Text |
Karen Alkalay-Gut has associated Swinburne's poetic subversion with the Möbius strip, a curious topological loop formed by a band twisted and connected to itself. This mathematical concept, first articulated by August Ferdinand Möbius in 1858, has the remarkable property that, although it appears to have two sides, it in fact only has one. Starting on one side and following the loop results in a return to the starting point, but on the "other side" of the surface; what was the outside becomes the inside. Alkalay-Gut has shown that this topological surface is a perfect illustration of Swinburne's paradoxes and oxymorons, since both techniques involve two opposites uniting while simultaneously being separate, as well as of the structure of some of his seemingly circular poems (p. 151). However, although she applies this illustration to some works from Poems and Ballads and Laus Veneris, she omits an examination of A Century of Roundels, instead saying that such poems, and "A Roundel" in particular, are so circular that they cannot be considered "representative of Swinburne's work" other than "in the sense that" they acknowledge "the significance of the form" (p. 142). In fact, these works subvert the expected circularity, and her suggestive mathematical parallel can also illuminate the overall structure of A Century of Roundels, the structure of the individual roundels themselves, and Swinburne's method of appropriating both medieval subject matter and lyric forms; each functions as a Möbius strip, ending by returning to its beginning with an inverted perspective.

Data listing |
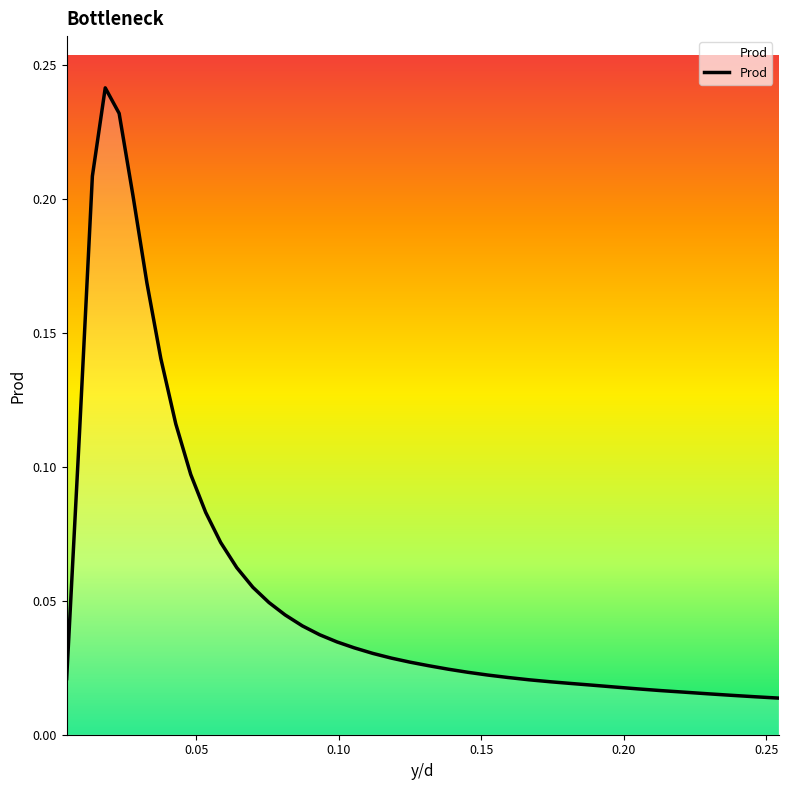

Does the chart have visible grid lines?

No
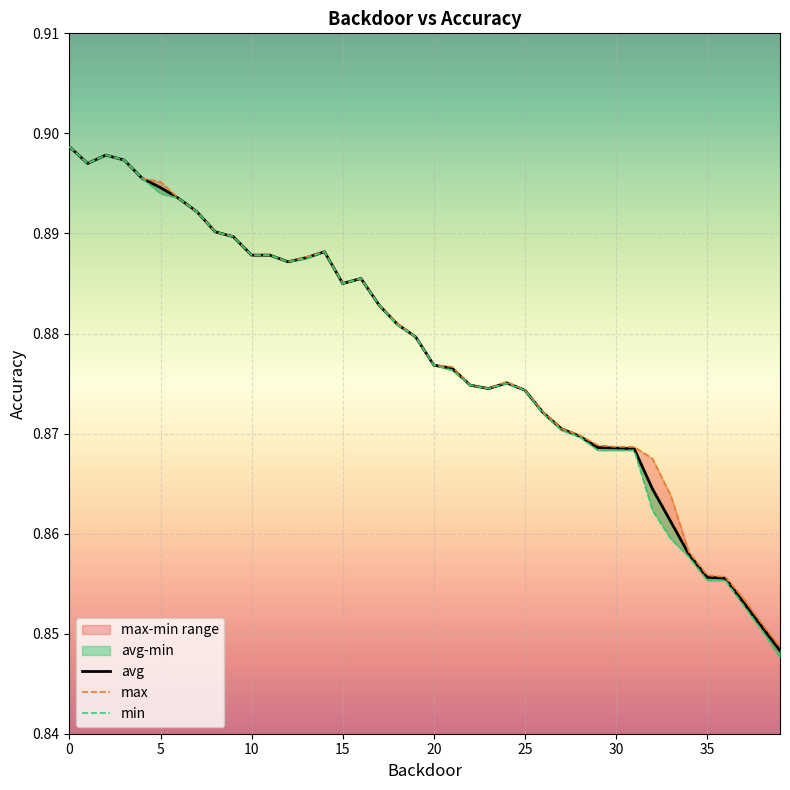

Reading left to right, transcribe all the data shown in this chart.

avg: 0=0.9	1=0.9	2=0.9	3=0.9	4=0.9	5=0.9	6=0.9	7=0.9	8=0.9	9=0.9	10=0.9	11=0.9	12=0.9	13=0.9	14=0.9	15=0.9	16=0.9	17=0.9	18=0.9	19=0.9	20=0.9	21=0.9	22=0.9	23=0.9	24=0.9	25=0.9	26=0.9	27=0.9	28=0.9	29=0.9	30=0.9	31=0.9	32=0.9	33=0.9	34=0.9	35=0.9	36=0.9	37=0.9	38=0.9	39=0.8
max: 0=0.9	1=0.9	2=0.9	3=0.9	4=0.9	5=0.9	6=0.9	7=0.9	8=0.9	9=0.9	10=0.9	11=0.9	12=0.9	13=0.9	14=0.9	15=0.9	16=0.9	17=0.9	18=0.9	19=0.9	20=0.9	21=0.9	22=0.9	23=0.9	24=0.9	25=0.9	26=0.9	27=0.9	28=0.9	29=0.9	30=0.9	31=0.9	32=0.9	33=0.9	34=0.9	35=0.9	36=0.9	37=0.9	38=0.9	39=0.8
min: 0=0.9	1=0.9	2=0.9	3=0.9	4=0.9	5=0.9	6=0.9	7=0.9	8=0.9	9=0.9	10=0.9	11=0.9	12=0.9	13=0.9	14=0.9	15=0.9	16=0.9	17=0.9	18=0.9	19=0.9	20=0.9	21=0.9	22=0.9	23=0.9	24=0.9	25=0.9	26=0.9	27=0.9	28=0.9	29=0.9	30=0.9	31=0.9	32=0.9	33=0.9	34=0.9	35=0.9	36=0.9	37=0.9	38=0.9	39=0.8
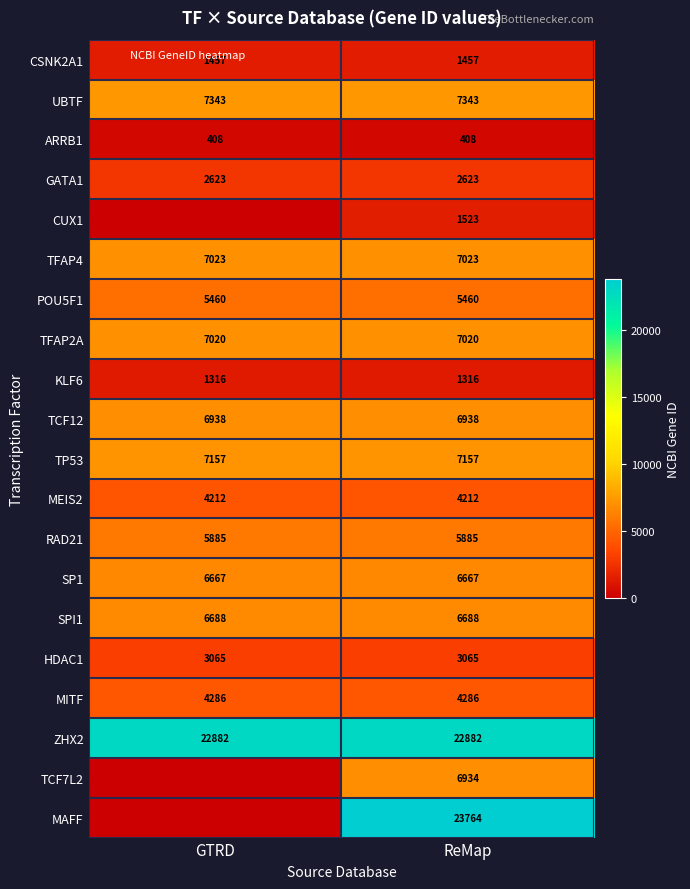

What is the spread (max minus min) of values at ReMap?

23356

---

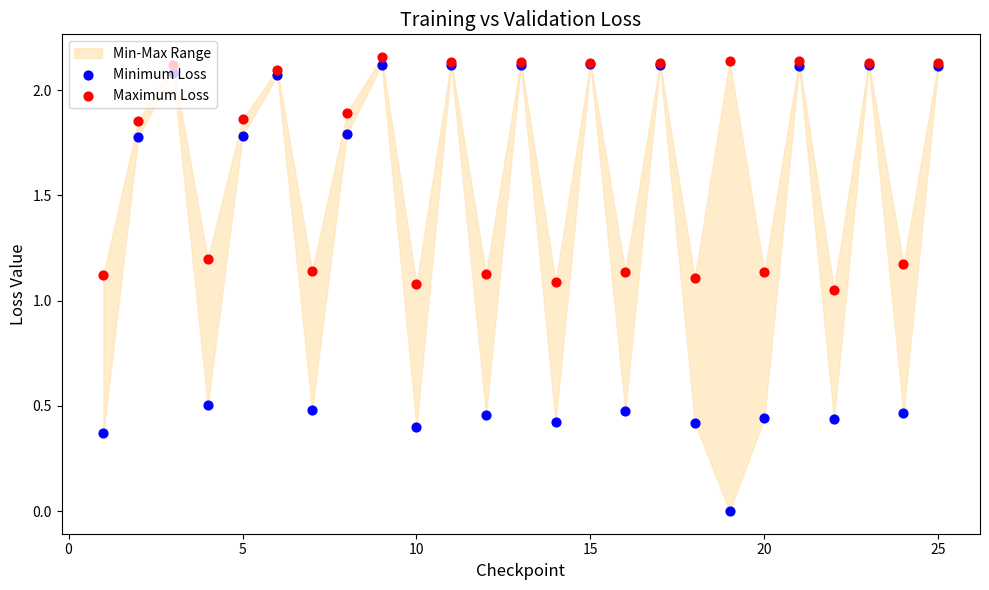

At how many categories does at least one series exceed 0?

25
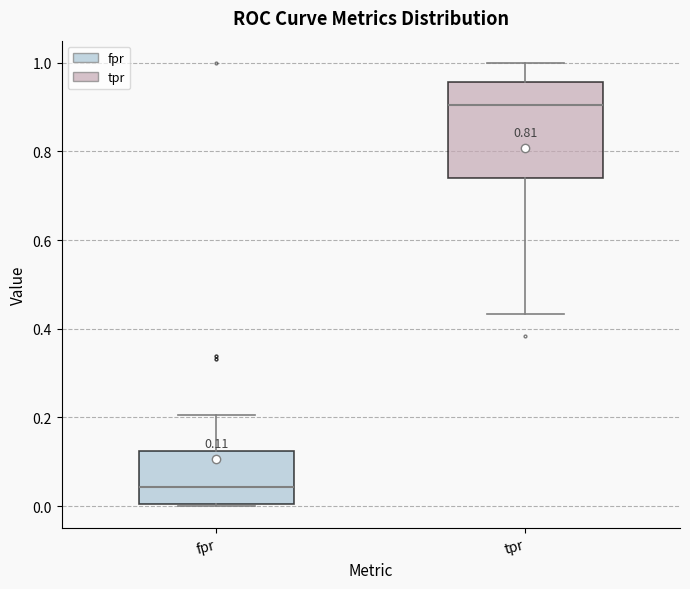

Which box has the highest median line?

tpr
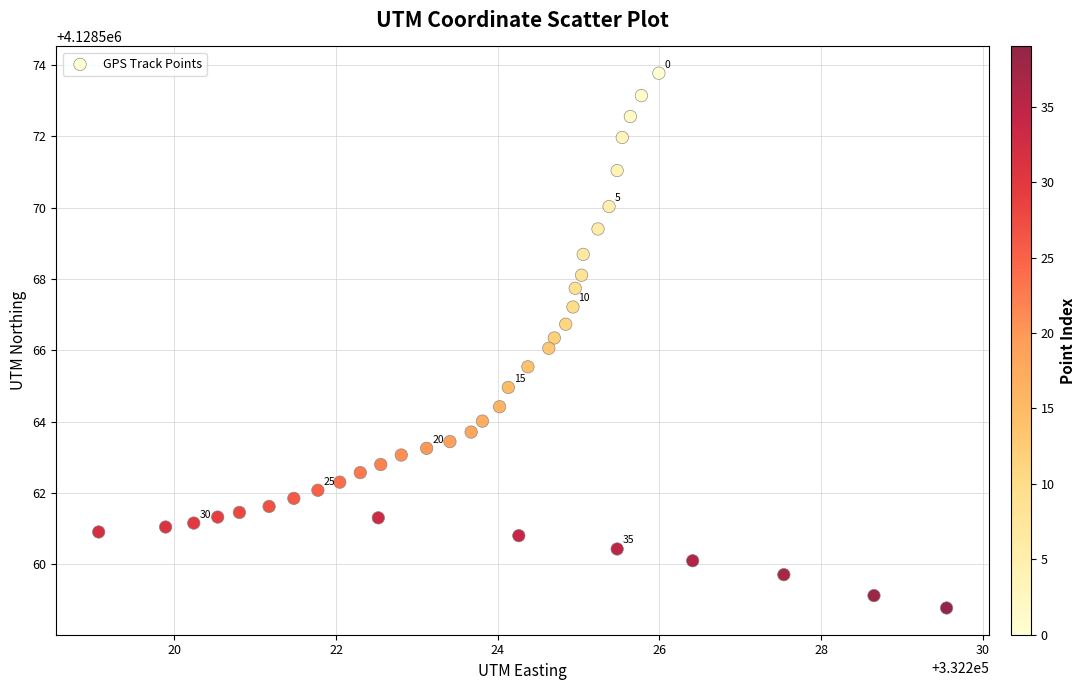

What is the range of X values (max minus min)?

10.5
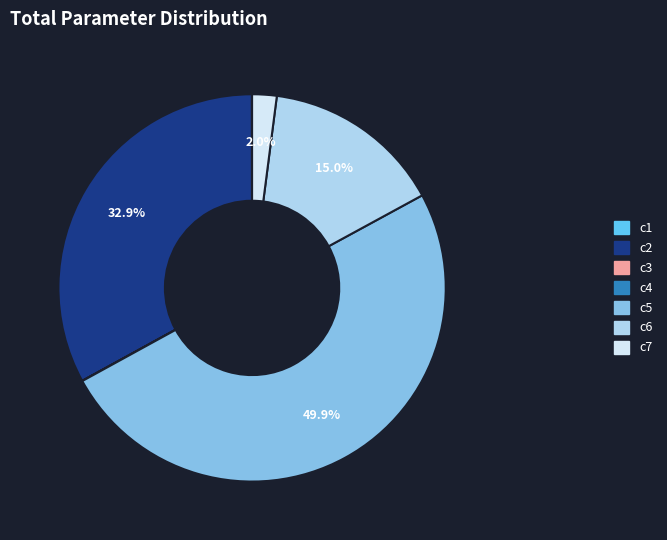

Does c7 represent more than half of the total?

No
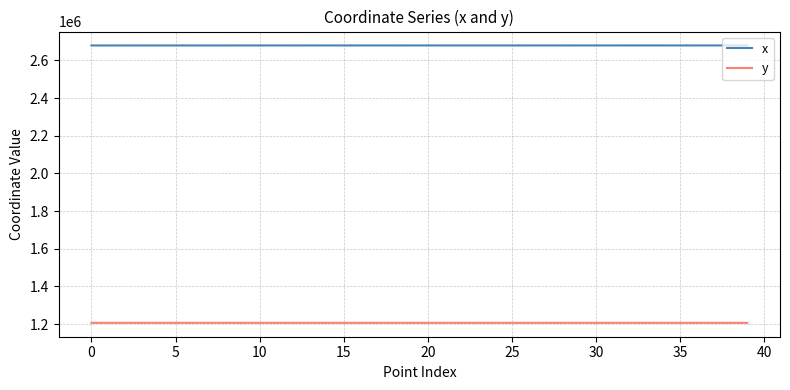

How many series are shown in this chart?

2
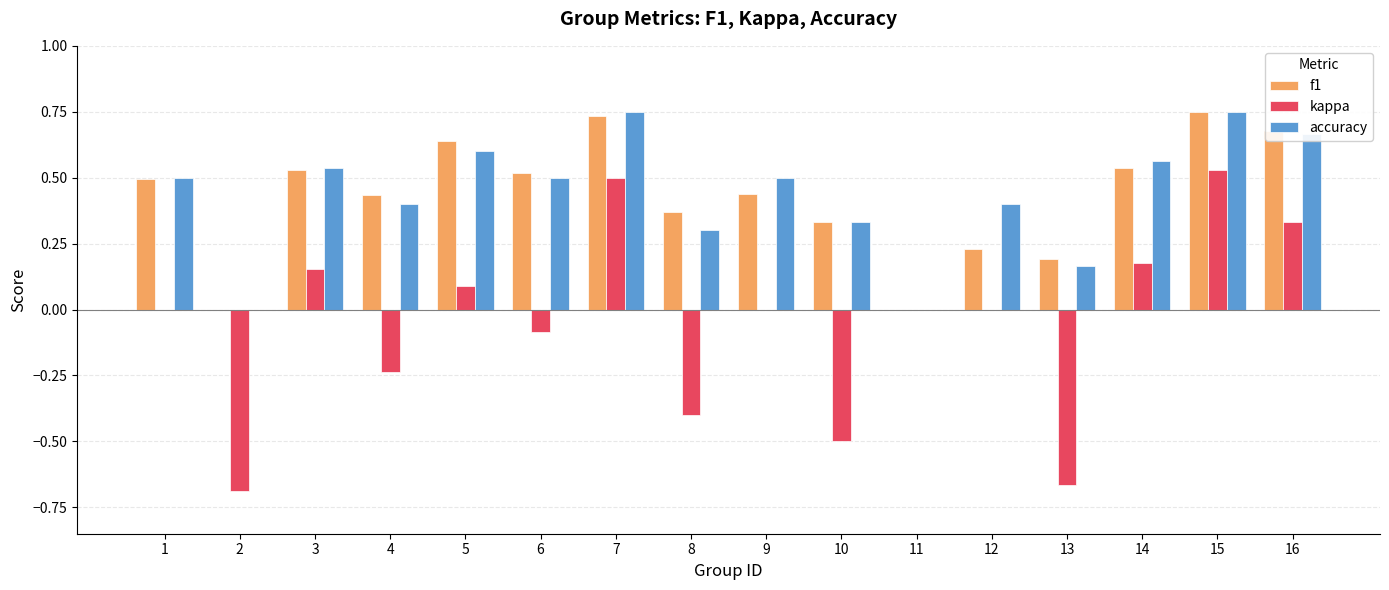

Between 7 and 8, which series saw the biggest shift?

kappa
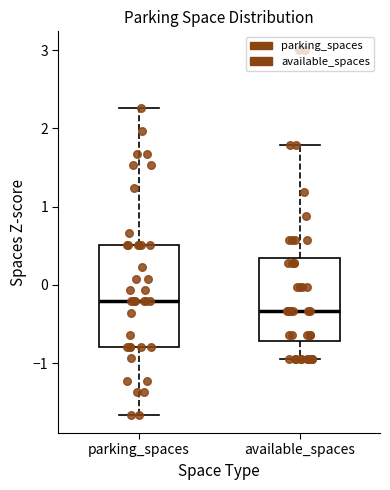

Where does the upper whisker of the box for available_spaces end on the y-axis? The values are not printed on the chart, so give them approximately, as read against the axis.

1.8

==

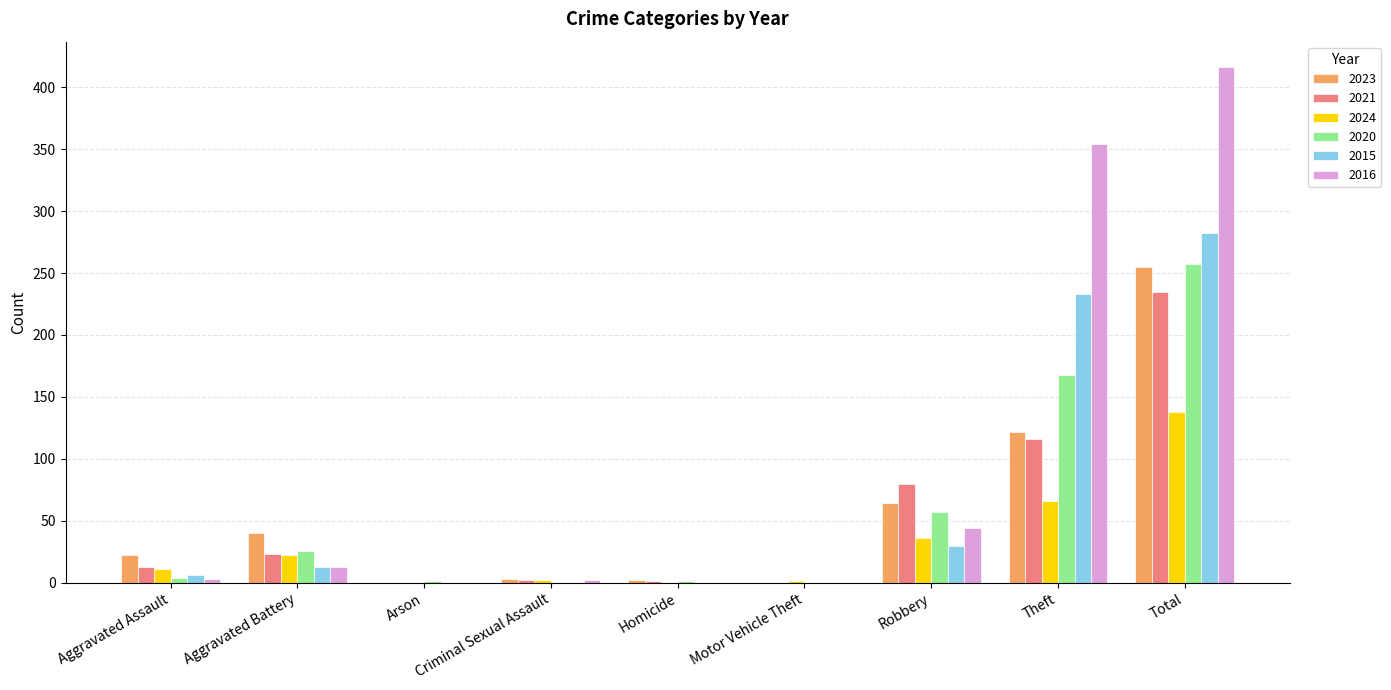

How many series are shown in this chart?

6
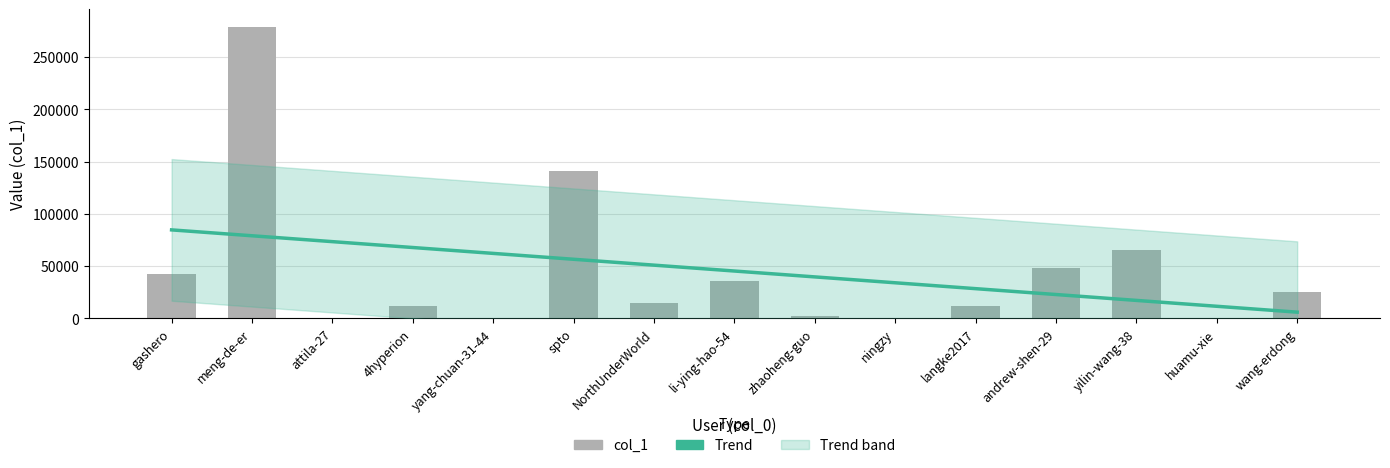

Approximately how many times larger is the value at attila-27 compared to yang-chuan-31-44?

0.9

Required actions |
**a.** Translate into Spanish the following sentence from the passage on Swinburne: "This mathematical concept, first articulated by August Ferdinand Möbius in 1858, has the remarkable property that, although it appears to have two sides, it in fact only has one."
**b.** Render the chart rows from the line containing "Does the chart have visible grid lines?" through the line containing "What is the spread", both included, as a Markdown table with the columns Number and Line. Skip blank lines and omit the pictures.

Results for the exercise |
**a.** Este concepto matemático, formulado por primera vez por August Ferdinand Möbius en 1858, tiene la notable propiedad de que, aunque parece tener dos caras, en realidad solo tiene una.

**b.**
| Number | Line |
|---|---|
| 1 | Does the chart have visible grid lines? |
| 2 | No |
| 3 | Reading left to right, transcribe all the data shown in this chart. |
| 4 | avg: 0=0.9	1=0.9	2=0.9	3=0.9	4=0.9	5=0.9	6=0.9	7=0.9	8=0.9	9=0.9	10=0.9	11=0.9	12=0.9	13=0.9	14=0.9	15=0.9	16=0.9	17=0.9	18=0.9	19=0.9	20=0.9	21=0.9	22=0.9	23=0.9	24=0.9	25=0.9	26=0.9	27=0.9	28=0.9	29=0.9	30=0.9	31=0.9	32=0.9	33=0.9	34=0.9	35=0.9	36=0.9	37=0.9	38=0.9	39=0.8 |
| 5 | max: 0=0.9	1=0.9	2=0.9	3=0.9	4=0.9	5=0.9	6=0.9	7=0.9	8=0.9	9=0.9	10=0.9	11=0.9	12=0.9	13=0.9	14=0.9	15=0.9	16=0.9	17=0.9	18=0.9	19=0.9	20=0.9	21=0.9	22=0.9	23=0.9	24=0.9	25=0.9	26=0.9	27=0.9	28=0.9	29=0.9	30=0.9	31=0.9	32=0.9	33=0.9	34=0.9	35=0.9	36=0.9	37=0.9	38=0.9	39=0.8 |
| 6 | min: 0=0.9	1=0.9	2=0.9	3=0.9	4=0.9	5=0.9	6=0.9	7=0.9	8=0.9	9=0.9	10=0.9	11=0.9	12=0.9	13=0.9	14=0.9	15=0.9	16=0.9	17=0.9	18=0.9	19=0.9	20=0.9	21=0.9	22=0.9	23=0.9	24=0.9	25=0.9	26=0.9	27=0.9	28=0.9	29=0.9	30=0.9	31=0.9	32=0.9	33=0.9	34=0.9	35=0.9	36=0.9	37=0.9	38=0.9	39=0.8 |
| 7 | What is the spread (max minus min) of values at ReMap? |